In remote parts of the world, access to batteries for medical devices and diagnostic equipment is often limited. Paper-based biosensors have long been used in these environments, but without a power source, they generally lack the sensitivity to provide accurate results. In light of this, the researchers went in search of a low-power bio-based alternative that could power these sensors and other IoT-connected devices.
"Paper has unique advantages as a material for biosensors," said the university’s Seokheun (Sean) Choi, PhD, who is presenting the work at this week’s National Meeting & Exposition of the American Chemical Society (ACS). "It is inexpensive, disposable, flexible and has a high surface area. However, sophisticated sensors require a power supply. Commercial batteries are too wasteful and expensive, and they can't be integrated into paper substrates. The best solution is a paper-based biobattery."
To create the biobattery, the team first printed thin layers of metals and other materials onto a paper surface. For the power source, a quantity of freeze-dried bacteria known as exoelectrogens was then added. Exoelectrogens transfer electrons outside of their cell membranes as the bacteria produce energy for themselves, activated by water or saliva.
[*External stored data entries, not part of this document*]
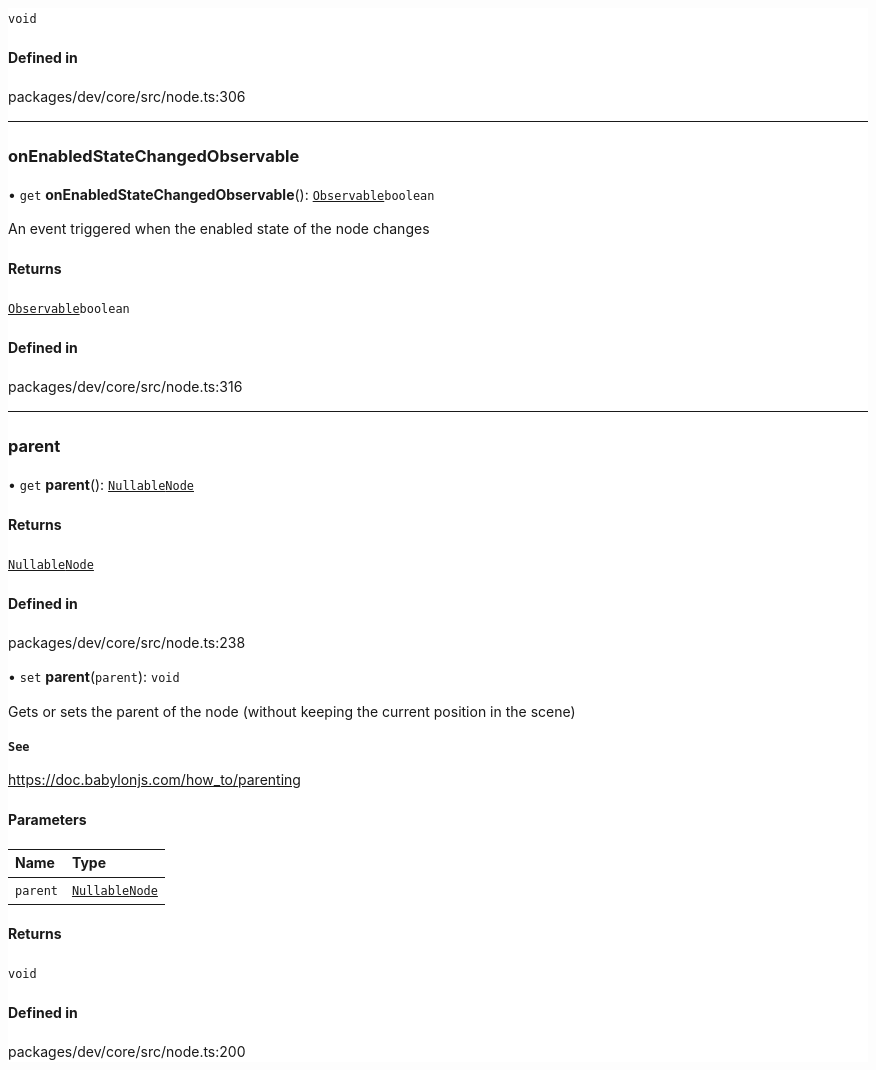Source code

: `void`

#### Defined in

packages/dev/core/src/node.ts:306

___

### onEnabledStateChangedObservable

• `get` **onEnabledStateChangedObservable**(): [`Observable`](Observable.md)`boolean`

An event triggered when the enabled state of the node changes

#### Returns

[`Observable`](Observable.md)`boolean`

#### Defined in

packages/dev/core/src/node.ts:316

___

### parent

• `get` **parent**(): [`Nullable`](../modules.md#nullable)[`Node`](Node.md)

#### Returns

[`Nullable`](../modules.md#nullable)[`Node`](Node.md)

#### Defined in

packages/dev/core/src/node.ts:238

• `set` **parent**(`parent`): `void`

Gets or sets the parent of the node (without keeping the current position in the scene)

**`See`**

https://doc.babylonjs.com/how_to/parenting

#### Parameters

| Name | Type |
| :------ | :------ |
| `parent` | [`Nullable`](../modules.md#nullable)[`Node`](Node.md) |

#### Returns

`void`

#### Defined in

packages/dev/core/src/node.ts:200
As the electrons pass through the paper to the electrodes, enough power is generated to run a calculator and an LED. The team found that oxygen slightly diminished the power output, but as the exoelectrogens were tightly packed next to the paper, the effect was minimal.
The biobattery, which is designed for single use, has a shelf-life of around four months. Choi and his colleagues are currently working on new methods of treating the bacteria to extend the survival and performance of the device.
"The power performance also needs to be improved by about 1,000-fold for most practical applications," he said.
Choi has applied for a patent for the technology and is looking to commercialise the device with the help of industry partners.